◆ **Required tasks**:
(A) In two sentences, summarize the Web UI guide on datasets below.
(B) Using the Web UI guide on datasets below, decide whether each statement agrees with it, and back each yes or no with the deciding words quoted from the guide. (i) Programmatic dataset access is covered in the SDK Guide. (ii) The + New dataset button is in the top left of the page. (iii) A description can be added to a dataset after it has been created.

Web UI Guide¶

This guide covers creating, editing, and managing datasets through the Logfire web interface. It's task-oriented: each section below is a specific lifecycle action (create, edit, add cases, export).

For a reference of the Evals: Datasets & Experiments page itself (list layout, experiment viewing, comparison workflow, trace integration), see Evals: Datasets & Experiments. For programmatic dataset access, see the SDK Guide.

All tasks below start from the Evals: Datasets & Experiments page in the sidebar.

Creating a New Dataset¶

Click + New dataset in the top right and enter a name for your dataset. If you don't have any datasets yet, you can also type a name directly into the empty state and click Create.

Once created, you can edit the dataset to add a description and define schemas.

◆ **Records**:
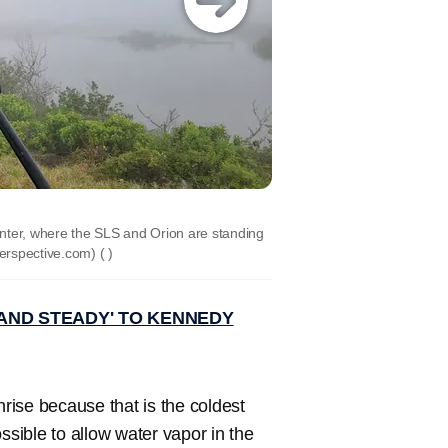
ter, where the SLS and Orion are standing
perspective.com)
( )
AND STEADY' TO KENNEDY
nrise because that is the coldest
sible to allow water vapor in the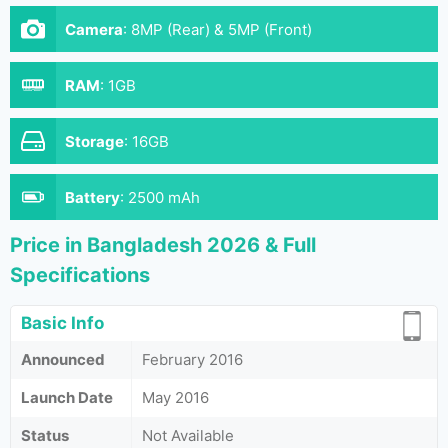
Camera
:
8MP (Rear) & 5MP (Front)
RAM
:
1GB
Storage
:
16GB
Battery
:
2500 mAh
Price in Bangladesh 2026 & Full
Specifications
Basic Info
Announced
February 2016
Launch Date
May 2016
Status
Not Available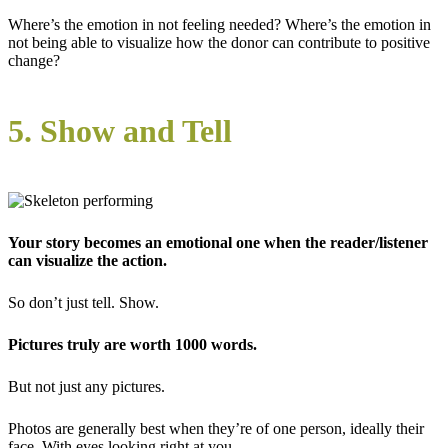
Where’s the emotion in not feeling needed? Where’s the emotion in
not being able to visualize how the donor can contribute to positive
change?
5. Show and Tell
Your story becomes an emotional one when the reader/listener
can visualize the action.
So don’t just tell. Show.
Pictures truly are worth 1000 words.
But not just any pictures.
Photos are generally best when they’re of one person, ideally their
face. With eyes looking right at you.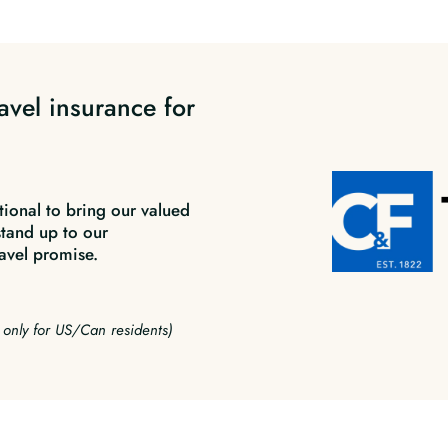
avel insurance for
tional to bring our valued
stand up to our
avel promise.
e only for US/Can residents)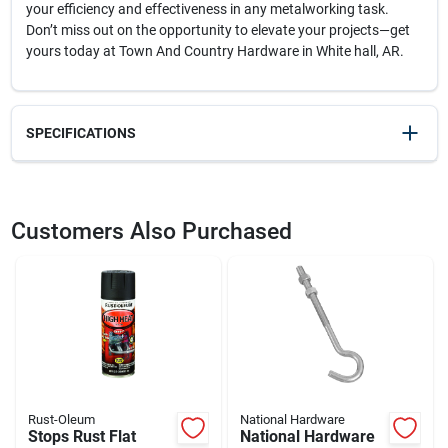
your efficiency and effectiveness in any metalworking task.
Don’t miss out on the opportunity to elevate your projects—get
yours today at Town And Country Hardware in White hall, AR.
SPECIFICATIONS
SKU
2329571
UPC
032277718562
Customers Also Purchased
Model Number
71856
Brand
Forney
Rust-Oleum
National Hardware
Stops Rust Flat
National Hardware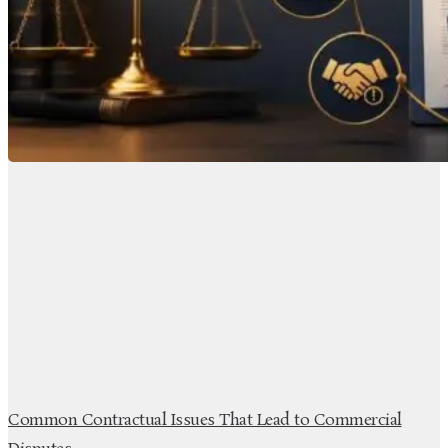
Common Contractual Issues That Lead to Commercial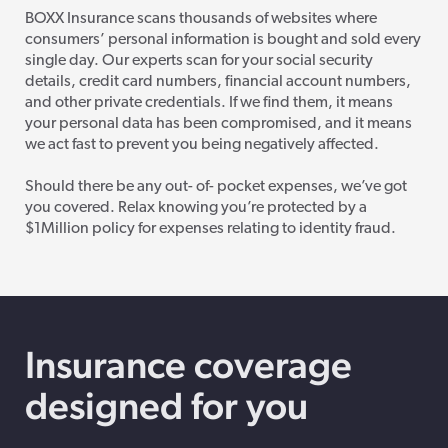
BOXX Insurance scans thousands of websites where
consumers’ personal information is bought and sold every
single day. Our experts scan for your social security
details, credit card numbers, financial account numbers,
and other private credentials. If we find them, it means
your personal data has been compromised, and it means
we act fast to prevent you being negatively affected.
Should there be any out- of- pocket expenses, we’ve got
you covered. Relax knowing you’re protected by a
$1Million policy for expenses relating to identity fraud.
Insurance coverage
designed for you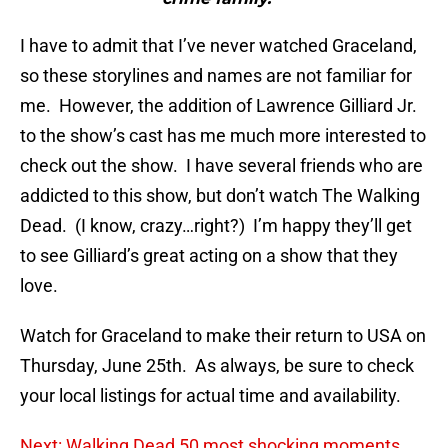
I have to admit that I’ve never watched Graceland,
so these storylines and names are not familiar for
me. However, the addition of Lawrence Gilliard Jr.
to the show’s cast has me much more interested to
check out the show. I have several friends who are
addicted to this show, but don’t watch The Walking
Dead. (I know, crazy…right?) I’m happy they’ll get
to see Gilliard’s great acting on a show that they
love.
Watch for Graceland to make their return to USA on
Thursday, June 25th. As always, be sure to check
your local listings for actual time and availability.
Next: Walking Dead 50 most shocking moments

◆ **Solution list**:
(A) The guide explains how to create, edit, and manage datasets in the Logfire web interface, with each section covering one lifecycle action and every task starting from the Evals: Datasets & Experiments page in the sidebar. A new dataset is made by clicking + New dataset in the top right and entering a name, after which it can be edited to add a description and define schemas.

(B)
(i) Yes: "For programmatic dataset access, see the SDK Guide."
(ii) No: "Click + New dataset in the top right and enter a name for your dataset."
(iii) Yes: "Once created, you can edit the dataset to add a description and define schemas."